David Bowie s'expose en majesté à Londres
CULTURE•Une exposition qui mêle vidéos, costumes, extraits musicaux, à l'image des performances multi-supports du chanteur....Anne Kerloc'h et Benjamin Chapon
A l'inverse d'Elvis Presley ou de Michael Jackson, morts que leurs fans affirment encore en vie, David Bowie est un vivant qu'une légende urbaine annonce mort*. L'exposition de l'Albert & Victoria Museum de Londres (probablement l'un des plus beaux musées européens) accrédite cette thèse. Et démontre que la pop star mérite d'être ainsi muséifié de son vivant. Photos, costumes délirants (portés par des mannequins dont les mensurations reproduisent celles, minces à l'extrême, de Bowie du temps de Ziggy Stardust) vidéoclips… forment un parcours intuitif dans la carrière touffue de Bowie.
«Bien au-delà de la musique, il dévorait les influences et les tendances, explique Kevin Cann, archiviste et ancien assistant de Bowie. Il a toujours été curieux de mode, de maquillage, de théâtre, avide de repérer l'avant-garde, les courants culturels expérimentaux. Il en voyait le génie. Plus le temps passe et plus les Britanniques sont conscients du tribut de Bowie au monde de l'art en général.» Si Bowie a vite quitté Londres pour explorer Berlin, la Suisse, les Etats-Unis, les Londoniens sont effectivement très fiers de leur David national.
Bowie arty
«Il est plus important que les Beatles pour nous parce qu'il a cette image de vrai artiste, affirme Stewart, qui tient une boutique de souvenirs en face du Victoria & Albert Museum. Aujourd'hui, dès qu'un chanteur pop anglais a un peu de succès, les journaux l'encensent puis le démolissent le lendemain. Et ensuite, les tabloïds nous abreuvent de ses moindres faits et gestes insignifiants. Des pop stars comme Bowie, ça nous permet de prendre un peu de hauteur par rapport à ce cirque.» Kevin Cann n'est pas surpris. «Il a passé sa vie à faire des ponts entre le grand public et l'avant-garde, il captait, absorbait la création dans tous les pays et la restituait au public dans des performances scéniques et musicales incroyables.»

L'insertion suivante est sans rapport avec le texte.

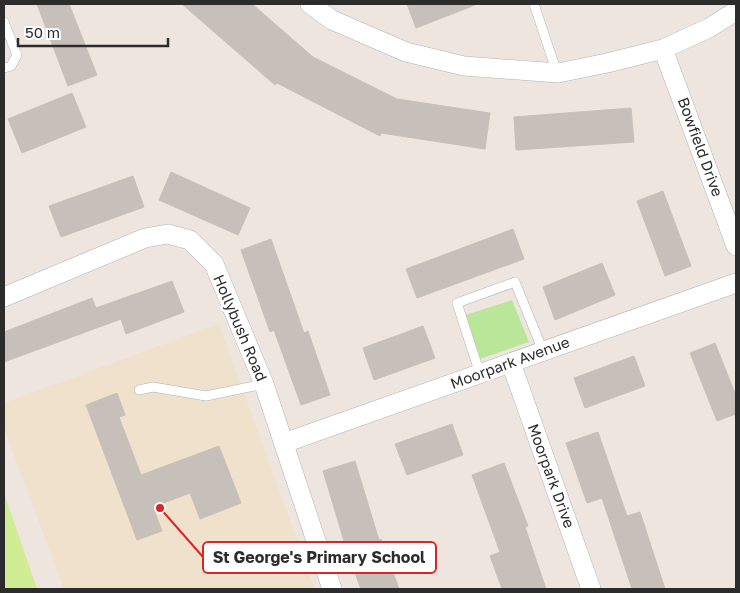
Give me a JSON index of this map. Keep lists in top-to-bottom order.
{
  "streets": {
    "street": [
      "Bowfield Drive",
      "Hollybush Road",
      "Moorpark Avenue",
      "Moorpark Drive"
    ]
  },
  "crossings": [
    ["Hollybush Road", "Moorpark Avenue"],
    ["Moorpark Avenue", "Moorpark Drive"]
  ],
  "places": ["St George's Primary School"],
  "scale_bar": "50 m"
}
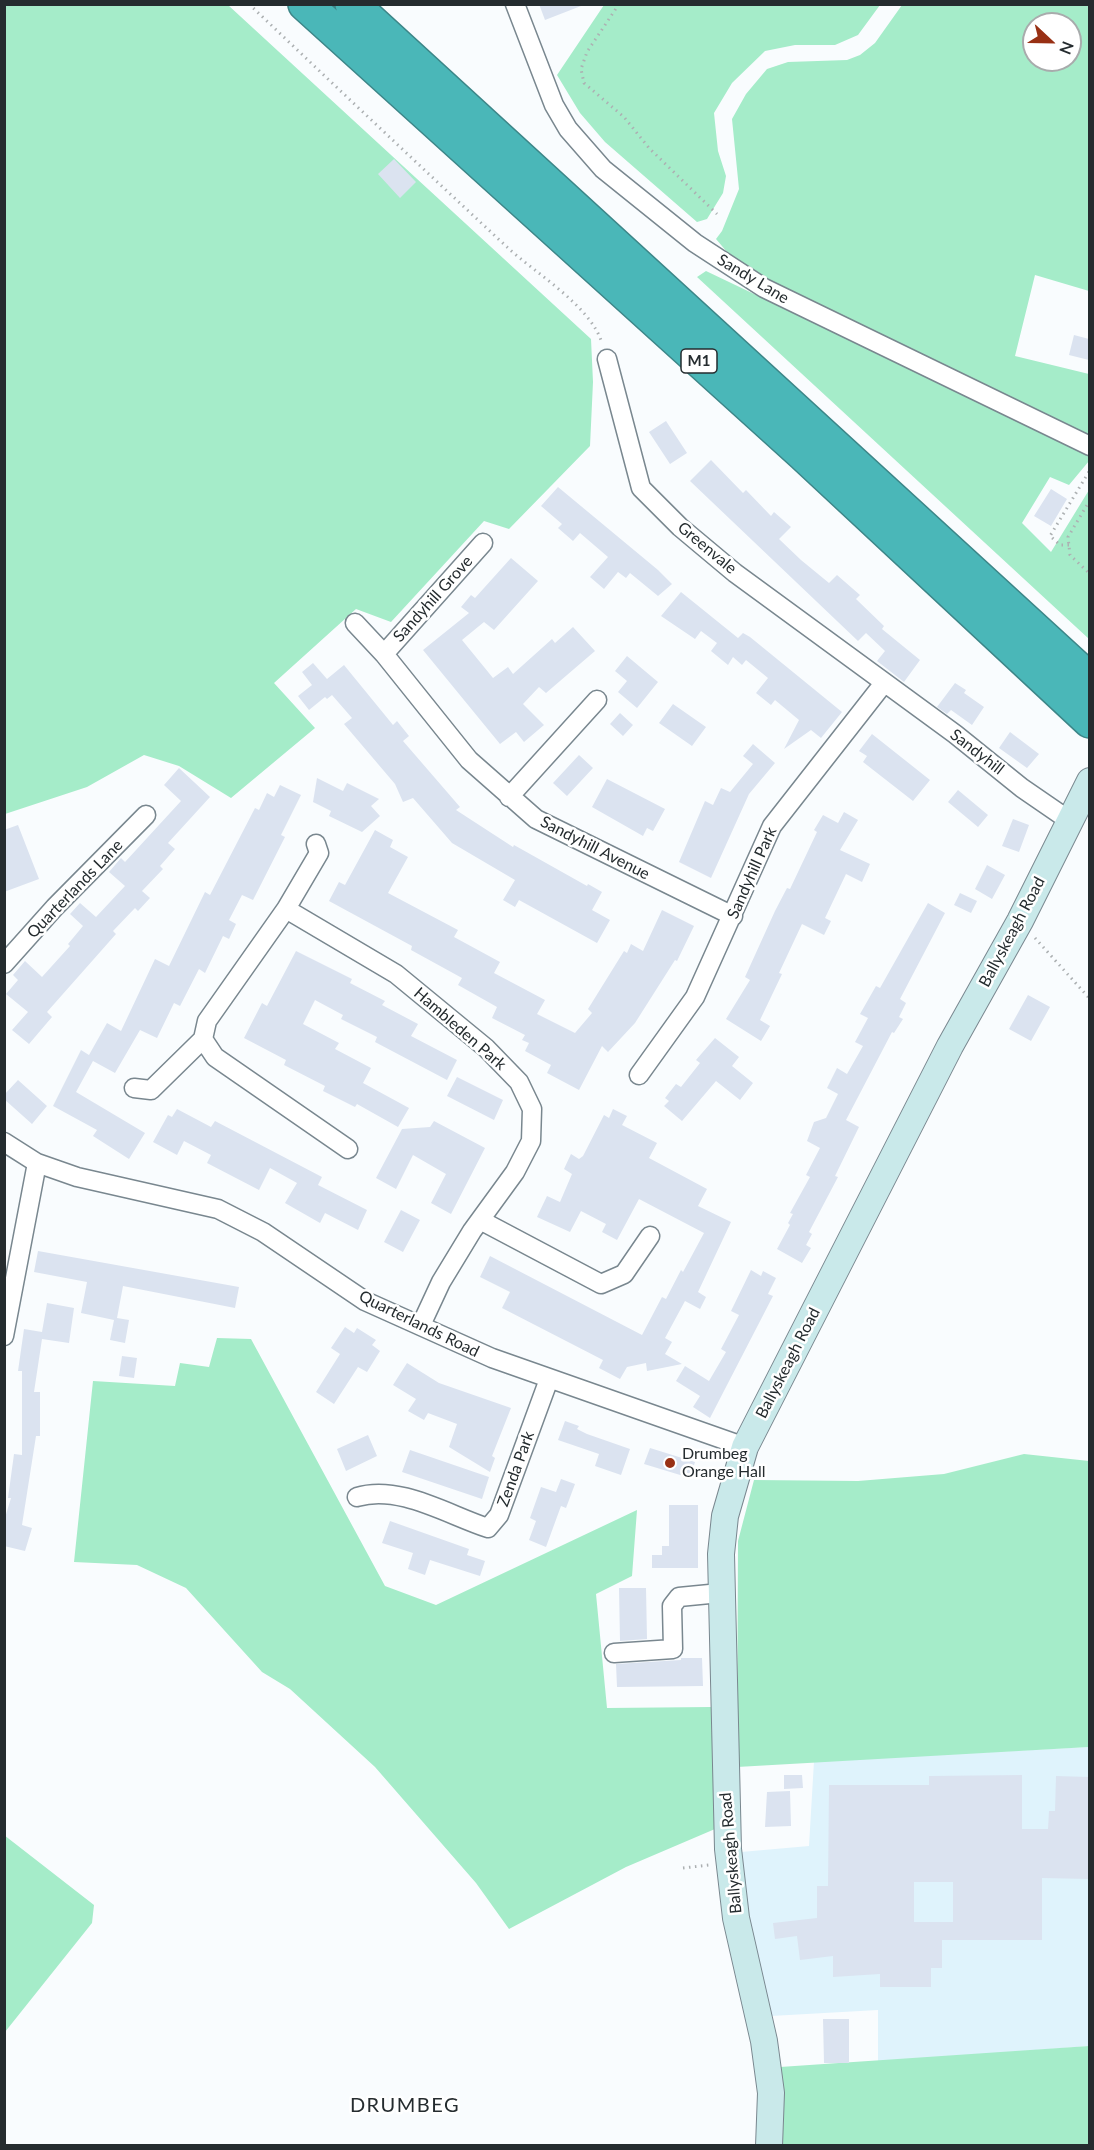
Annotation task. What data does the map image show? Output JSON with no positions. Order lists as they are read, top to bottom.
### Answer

En cela, c'est la pop star ultime que consacre l'exposition «David Bowie is…»**, enfant de la banale middle class, ni grand chanteur ni grand musicien, qui va, au culot, synthétiser les audaces du siècle dans une forme commerciale.
Ziggy Zag dans Londres
L'exposition dit cela. Tandis que Londres toute entière dit le reste, le lien mystique entre Bowie et son peuple. «Cette ville bouillonnante a eu une influence majeure sur lui. Et lui y a laissé sa trace, explique Kevin Cann. Il a fait de Heddon Street un lieu de pélerinage du rock'n roll.» On y croise Marc et Gail, dont le restaurant donne sur la plaque commémorative désignant l'endroit où David Bowie a posé en Ziggy Stardust. «Mon mari, qui est français, ne comprend pas que Bowie ait disparu médiatiquement. Il trouve son attitude snob, explique Gail. Mais nous, Anglais, admirons plutôt sa décision. Nous rêverions tous de cela, mais notre éducation nous l'interdit. Il est over British.»